Anytime you can take me into something remotely Victorian, I'm happy. Blists Hill was just such a place. Designed to give us modern folks a glimmer of what life was like in Shropshire during the late Victorian Era, it does the job quite well. The only downside is that it does it so well that school groups were touring the place at the same time as us. One clue: British school kids, at least the younger ones, aren't any better behaved than their Yank cousins. The older kids were well mannered and that was a plus. We just kept working our way around the groups so we could have more time to talk to the inhabitants of this little village.
I spent considerable time in many of the shops taking reference photos. I use them as I write to get the flavor of the time or a particular place. The chemist's shop is a good example. I spoke with the chemist who referred me to a book that laid out practices and procedures for dispensing medications. It included a section on therapeutic and lethal dosages. Contrary to what you read, Victorian chemists were very cagey about how bought poisons from them. They needed to either know the person or have someone recommend that individual before they'd hand over the arsenic or the strychnine. Sales of poisons were logged in a ledger. This chemist shop also included a corner where a dentist could ply his trade on certain days of the week. Now that is a gruesome thought.

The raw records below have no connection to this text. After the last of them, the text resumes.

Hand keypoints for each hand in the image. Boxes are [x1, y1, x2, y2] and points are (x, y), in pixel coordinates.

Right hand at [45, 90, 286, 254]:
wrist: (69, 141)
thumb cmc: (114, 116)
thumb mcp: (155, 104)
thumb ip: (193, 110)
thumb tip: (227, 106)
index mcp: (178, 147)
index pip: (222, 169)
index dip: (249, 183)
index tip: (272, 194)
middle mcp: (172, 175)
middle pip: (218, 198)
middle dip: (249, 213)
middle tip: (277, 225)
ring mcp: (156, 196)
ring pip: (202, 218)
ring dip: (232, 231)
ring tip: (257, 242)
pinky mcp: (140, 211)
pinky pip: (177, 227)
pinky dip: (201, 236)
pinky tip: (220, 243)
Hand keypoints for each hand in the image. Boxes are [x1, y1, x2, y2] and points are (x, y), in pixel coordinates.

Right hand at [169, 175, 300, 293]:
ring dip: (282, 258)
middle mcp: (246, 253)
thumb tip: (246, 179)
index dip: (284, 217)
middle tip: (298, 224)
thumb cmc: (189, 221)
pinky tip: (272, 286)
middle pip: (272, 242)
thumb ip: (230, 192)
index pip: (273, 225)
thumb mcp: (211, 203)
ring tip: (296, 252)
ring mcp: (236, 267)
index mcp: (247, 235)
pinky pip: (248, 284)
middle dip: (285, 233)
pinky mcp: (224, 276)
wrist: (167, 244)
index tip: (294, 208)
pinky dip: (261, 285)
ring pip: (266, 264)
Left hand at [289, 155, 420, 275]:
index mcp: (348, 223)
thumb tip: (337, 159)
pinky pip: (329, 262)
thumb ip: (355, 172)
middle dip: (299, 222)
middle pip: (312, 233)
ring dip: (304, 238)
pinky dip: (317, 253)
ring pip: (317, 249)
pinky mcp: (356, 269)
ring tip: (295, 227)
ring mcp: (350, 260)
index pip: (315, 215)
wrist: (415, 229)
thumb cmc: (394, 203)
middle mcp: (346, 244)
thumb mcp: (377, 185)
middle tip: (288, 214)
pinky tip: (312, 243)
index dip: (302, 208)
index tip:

We also visited the printing shop where my husband and the printer discussed the finer aspects of typesetting (hubby learned some of that in high school) and then we were off to the equivalent of their grocery store where I indulged myself in even more photos.
Hubby was also tickled to find two of his favorite things at Blists Hill: steam engines and draft horses. He spoke with a couple of the older gents about some of the early engines. Though he is a computer wizard, he does have experience dealing with steam-powered threshing machines in Iowa. And as for the draft horses, we used to own a pair of Belgians. We were pleased to find a pair of Shires at Blists Hill. The younger one (below) was being trained to deal with the noise and such that goes with the visitors. His handler didn't use blinkers or blinders, feeling it was better for the horse to be able to see what was approaching him. Sound reasoning.
It was suggested we budget at least two and a half hours for Blists Hill. It took four. It was a marvelous treat. Tomorrow we're off to Wolverhampton and the UK Jack the Ripper Conference. Now that will be a change of scenery.